Belonging to a minority religious and ethnic group in Barbados frames my perspective. I experienced first-hand Mr Arthur’s determination to include all sectors, groups and people into the national discussion and development.

I first officially met Prime Minister Arthur in March 2003. It was the first time a delegation of Muslims of Barbados had an audience with our Prime Minister. We met in his office to discuss matters of concern and cooperation. As Secretary of the Barbados Muslim Association, I was responsible for arranging the meeting and the agenda.

We took the opportunity to present to PM Arthur a framed photograph of millions of Muslims at prayer in Islam’s holiest mosque at Mecca in Saudi Arabia, as well a copy of the Holy Quran and some books on Islam.

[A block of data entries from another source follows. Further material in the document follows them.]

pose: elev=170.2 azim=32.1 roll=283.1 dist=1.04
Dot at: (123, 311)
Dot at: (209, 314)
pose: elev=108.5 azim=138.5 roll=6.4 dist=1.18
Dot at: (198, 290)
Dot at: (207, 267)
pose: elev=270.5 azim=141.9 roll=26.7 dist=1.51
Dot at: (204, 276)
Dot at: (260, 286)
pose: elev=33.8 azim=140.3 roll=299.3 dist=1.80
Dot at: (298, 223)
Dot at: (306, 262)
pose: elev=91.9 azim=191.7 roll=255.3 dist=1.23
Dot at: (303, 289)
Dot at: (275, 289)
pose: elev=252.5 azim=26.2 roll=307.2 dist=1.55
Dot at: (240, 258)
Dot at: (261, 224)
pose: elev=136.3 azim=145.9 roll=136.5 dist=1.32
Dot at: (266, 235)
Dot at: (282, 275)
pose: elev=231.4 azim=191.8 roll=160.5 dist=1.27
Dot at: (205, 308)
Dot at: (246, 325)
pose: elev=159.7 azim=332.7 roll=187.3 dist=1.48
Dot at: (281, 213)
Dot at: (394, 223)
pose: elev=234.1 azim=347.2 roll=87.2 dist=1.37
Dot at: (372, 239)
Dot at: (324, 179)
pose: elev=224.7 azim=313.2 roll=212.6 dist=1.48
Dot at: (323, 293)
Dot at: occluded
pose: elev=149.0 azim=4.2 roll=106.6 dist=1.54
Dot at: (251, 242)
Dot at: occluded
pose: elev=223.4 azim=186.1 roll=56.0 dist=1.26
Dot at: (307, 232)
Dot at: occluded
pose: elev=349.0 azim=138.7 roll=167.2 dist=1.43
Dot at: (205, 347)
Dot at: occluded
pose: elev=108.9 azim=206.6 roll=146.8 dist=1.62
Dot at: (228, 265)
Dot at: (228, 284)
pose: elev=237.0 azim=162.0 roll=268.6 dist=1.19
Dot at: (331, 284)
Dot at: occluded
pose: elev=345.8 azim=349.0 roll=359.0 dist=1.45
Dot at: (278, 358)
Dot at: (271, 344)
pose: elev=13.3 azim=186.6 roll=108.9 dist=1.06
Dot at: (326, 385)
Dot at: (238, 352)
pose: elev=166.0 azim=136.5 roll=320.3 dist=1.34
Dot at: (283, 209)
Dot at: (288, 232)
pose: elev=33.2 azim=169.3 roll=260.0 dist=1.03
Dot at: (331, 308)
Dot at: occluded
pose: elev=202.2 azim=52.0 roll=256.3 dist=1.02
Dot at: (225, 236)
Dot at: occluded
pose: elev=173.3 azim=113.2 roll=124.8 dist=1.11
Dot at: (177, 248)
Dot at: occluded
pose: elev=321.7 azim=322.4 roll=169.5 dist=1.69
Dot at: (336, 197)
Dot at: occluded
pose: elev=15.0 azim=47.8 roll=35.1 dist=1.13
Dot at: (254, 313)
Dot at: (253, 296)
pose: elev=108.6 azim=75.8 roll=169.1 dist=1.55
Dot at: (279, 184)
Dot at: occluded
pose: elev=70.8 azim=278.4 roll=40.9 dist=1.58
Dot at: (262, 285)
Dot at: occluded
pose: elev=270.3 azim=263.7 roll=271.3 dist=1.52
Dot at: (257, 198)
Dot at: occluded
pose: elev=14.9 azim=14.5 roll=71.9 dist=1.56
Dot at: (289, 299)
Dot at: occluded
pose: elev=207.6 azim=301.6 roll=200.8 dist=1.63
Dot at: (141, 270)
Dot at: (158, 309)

The meeting came at a time when international events had cast an unfavourable spotlight on Islam and Muslims. Just one year and a half after 9/11 and the height of hostilities between the US and Iraq. Prime Minister Arthur willingly listened, demonstrated interest and engaged us in discussing our place as an integral part of in Barbadian society. He told the media that he regretted the Muslim community had not met with him before, and he assured them that the meeting would not be the last between us.

Prime Minister Arthur was true to his word. From that day onwards, he found ways to engage our community. Opportunities were given for persons to participate in national discussions, sit on Boards and have our concerns discussed to find solutions to Barbados’ numerous challenges. We were not the exception, as his view was that all groups regardless of numbers, race or religious identity should be part of the national discourse. That was part and parcel of his much-touted “politics of inclusion”. It is my opinion; this demonstrated a genuine attempt to bring to the table all who wanted to contribute to the development of Barbados.

One area that stands out for me is his insistence that national events such as the annual Independence Service of Thanksgiving be reflective of the religious diversity of Barbados. The size of the congregations didn’t matter to him. He wanted a service truly reflecting Barbados’s religious groups. And I knew he received a significant amount of push back by some of the larger religious groups. But Prime Minister Arthur stood his ground. He did not back down on this, and for several years I attended meetings to plan the multi-faith service and to participate in it during Independence celebrations. It was something that he was pleased about achieving for Barbados, and it was an example set for many Nations in our region and the world.

This inclusivity was also his recognition that religious groups had a role to play in the national conversations and advising Government. He set up in the PM Office’s the “Religious Advisory Committee for National Affairs” (RACNA). We met monthly at the Prime Minister’s Office on Bay Street under the leadership of the Bishop of Barbados. It was an opportunity for religious groups of all persuasions and denominations to meet together, discuss and offer advice to Government on a wide range of matters. My participation in these meetings led me to have bonds with a broad cross-section of religious groups and leaders on this island that lasts until today. People often see religious groups as being against each other. What we proved through the intervention and insistence of PM Arthur was that diverse religious identities could indeed work together for the betterment of all.

Prime Minister Arthur visited the mosque on a few occasions and interacted well with our community. He engaged us and spoke openly about what he wanted for Barbados and what he saw as a role for all Barbadians in his vision. I had the opportunity and honour to chair those sessions.

A person cannot be all things to all people. With every human being, there will be elements of goodness and elements that will not be acceptable. We reflect on the life of a human being who came from humble and poor beginnings to rise to the level of Prime Minister of Barbados. But not just a Prime Minister, one of the most successful Prime Ministers to date and one respected across the Caribbean and the world.

We will miss Prime Minister Arthur. His legacy and his story must be taught in schools so that future generations of Barbadians can build on it.

Our condolences to his family, his loved ones, those who loved him and fellow citizens.

Suleiman Bulbulia is Secretary of the Barbados Muslim Association.